(Required action 1):
Duplicate the passage on Tylman Gamerski between "Tylman acted as" and "some 1,000 drawings.", inclusive.
(Required action 2):
Using the passage on Tylman Gamerski, state whether each statement agrees with it, answering yes or no and quoting the words that decide it: (a) The Church of St. Anne in Kraków was modelled on a church in Rome. (b) Tylman began the Krasiński Palace in 1682. (c) During his first ten years in Warsaw, he served as a court architect.

(Source document):
Once in Warsaw, taking the name of Tylman Gamerski, he soon became a rising star at court. For his first ten years there, he served as an artillery officer, designing fortifications. From 1670 on, he won fame as a court architect of palaces such as the Pałac Czartoryskich, gardens, country houses, monasteries and churches in and around Warsaw, designing (among others) churches of the Holy Ghost, St. Casimir, and St. Boniface. His designs are known as pearls of the Polish baroque and show Italian and Dutch influences. One of the leading examples of his achievements is the Church of St. Anne (Kolegiata św. Anny) in the historic centre of Kraków, modelled on Sant'Andrea della Valle in Rome. In 1676 the artist was appointed Golden Spur Knight, which allowed him to become a member of the Commonwealth society and marry Anna Komorowska. In 1685 he was formally acknowledge by the Sejm as a Polish nobleman.

Tylman acted as chief architect to Michał Korybut Wiśniowiecki, and John III Sobieski, and his works include the Gniński and Paca-Radziwiłł Palaces. He also completed the Krasiński Palace, begun in 1682 by Giuseppe Bellotti, whose sculptures were executed by Andreas Schlüter. Van Gameren left behind more than 70 grand buildings, a collection of 118 books and some 1,000 drawings.

(Data block):
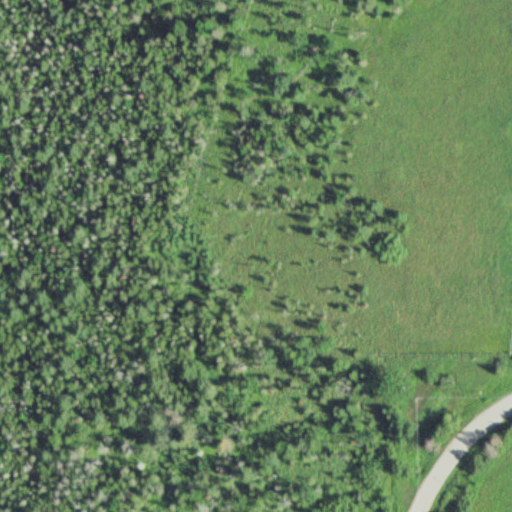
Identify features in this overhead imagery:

(Your response 1):
Tylman acted as chief architect to Michał Korybut Wiśniowiecki, and John III Sobieski, and his works include the Gniński and Paca-Radziwiłł Palaces. He also completed the Krasiński Palace, begun in 1682 by Giuseppe Bellotti, whose sculptures were executed by Andreas Schlüter. Van Gameren left behind more than 70 grand buildings, a collection of 118 books and some 1,000 drawings.

(Your response 2):
(a) Yes: "modelled on Sant'Andrea della Valle in Rome"
(b) No: "He also completed the Krasiński Palace, begun in 1682 by Giuseppe Bellotti"
(c) No: "For his first ten years there, he served as an artillery officer, designing fortifications."